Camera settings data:

Content starts

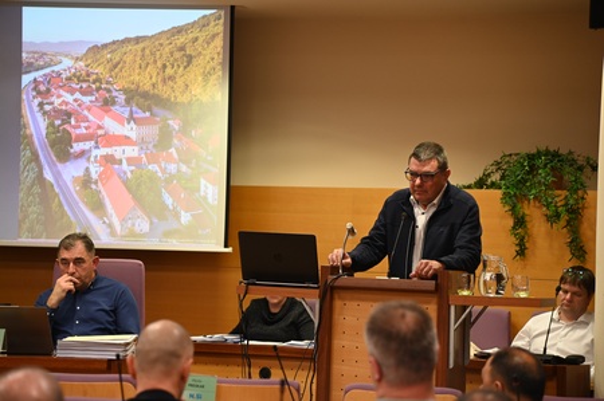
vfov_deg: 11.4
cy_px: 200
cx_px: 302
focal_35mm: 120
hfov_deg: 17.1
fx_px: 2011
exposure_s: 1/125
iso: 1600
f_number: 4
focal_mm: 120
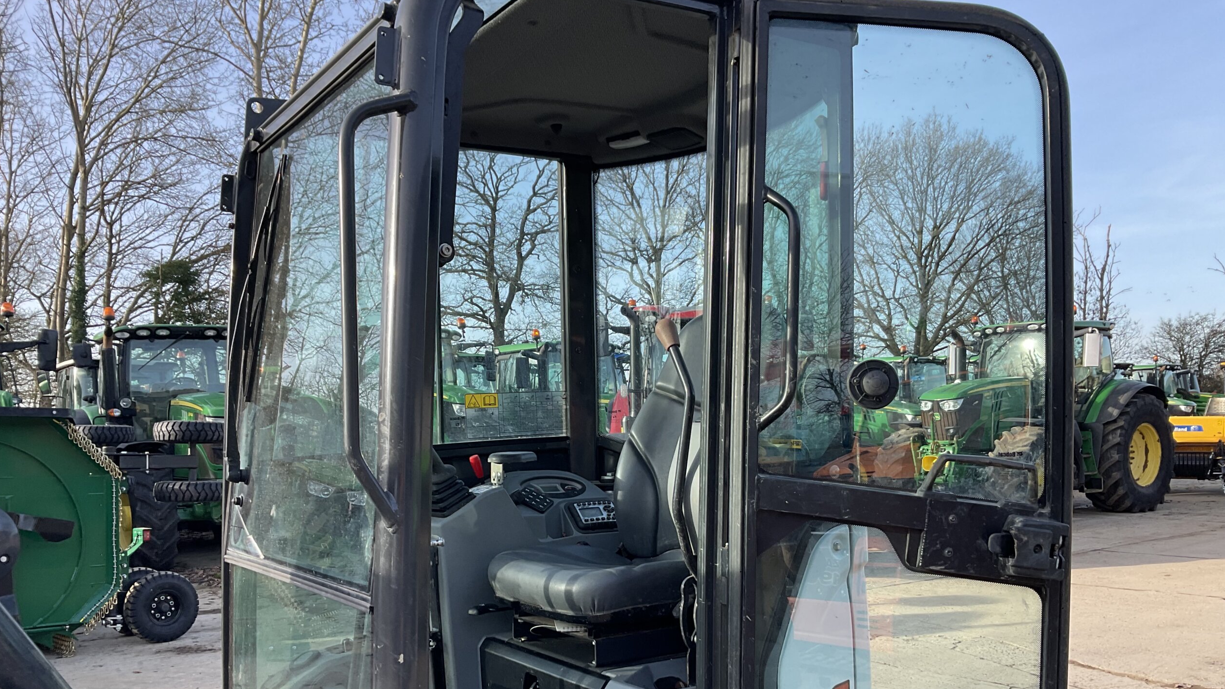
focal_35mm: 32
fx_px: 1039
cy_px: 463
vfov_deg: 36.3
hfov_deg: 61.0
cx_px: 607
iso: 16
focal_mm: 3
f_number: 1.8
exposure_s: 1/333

Content ends

_Task to complete_: Leave out the pictures and return, exactly as written, only the lines from the line with "fx_px: 2011" through the end of the records above.

_Output for this exercise_:
fx_px: 2011
exposure_s: 1/125
iso: 1600
f_number: 4
focal_mm: 120
focal_35mm: 32
fx_px: 1039
cy_px: 463
vfov_deg: 36.3
hfov_deg: 61.0
cx_px: 607
iso: 16
focal_mm: 3
f_number: 1.8
exposure_s: 1/333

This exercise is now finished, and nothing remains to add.